··· KUTIPAN TERPILIH

Nasional

Pesantren, Solusi Tingkatkan Kemampuan Baca Tulis Al-Quran Mahasiswa

Kam, 7 November 2019 | 12:30 WIB

Pesantren, Solusi Tingkatkan Kemampuan Baca Tulis Al-Quran Mahasiswa

Mengaji (Ilustrasi)

Jakarta, NU Online

Kemampuan rata-rata mahasiswa Universitas Islam Negeri (UIN) dalam Baca Tulis Al-Quran (BTQ) baru mencapai 3,19 dan 3,20 dari skala maksimum lima. Artinya, mereka baru sampai pada tahap mengenal huruf Hijaiyah dan beberapa hukum tajwid dan belum mampu membaca ayat-ayat gharib dan fawatihus suwar. Sementara dalam hal menulis, mereka belum mampu menyambung dengan didikte, terlebih menulis ayat Al-Quran.

······

— PERINTAH —
Tolong lanjutkan berita tentang kemampuan baca tulis Al-Quran mahasiswa UIN di atas, mulai setelah kalimat terakhirnya.

··· DATA YANG DIBERIKAN

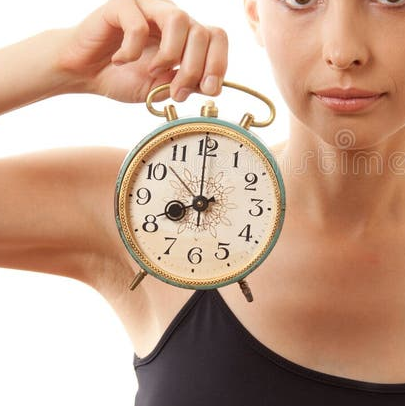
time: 7:59
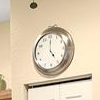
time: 5:00
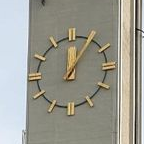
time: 12:05
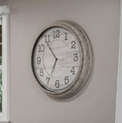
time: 6:54
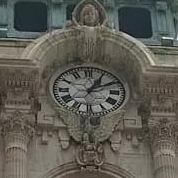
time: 1:10
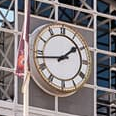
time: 1:43
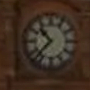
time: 10:37
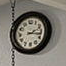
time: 2:16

······

— HASIL AKHIR —
 

Hasil penelitian ini disampaikan oleh Ahmad Jaeni, salah satu peneliti, Lembaga Pentashihan Mushaf Al-Quran (LPMQ) di Hotel Santika, Taman Mini Indonesia Indah (TMII), Jakarta, Rabu (6/11).

 

Dalam rangka meningkatkan kemampuan BTQ mahasiswanya, UIN Maulana Malik Ibrahim yang memperoleh indeks kemampuan baca Al-Quran tertinggi memaksimalkan fungsi Mahad al-Jamiah (pesantren kampus). Setiap mahasiswa baru, wajib untuk tinggal di Mahad selama satu tahun guna memperoleh bimbingan membaca dan menulis Al-Quran, bahkan hingga menghafalnya.

 

Melihat hal ini, Direktur Pendidikan Tinggi Islam (Diktis) Kementerian Agama Arskal Salim merasa kesulitan mengingat tidak sedikit UIN yang belum memiliki Mahad Al-Jamiah yang dapat menampung seluruh mahasiswa barunya dalam tempo setahun.

 

“Hambatan utamanya lebih karena harus ada asrama, rusunawa. Kalau setiap tahun 5.000, maka harus menampung 5.000 itu. Ini jadi kendala,” katanya.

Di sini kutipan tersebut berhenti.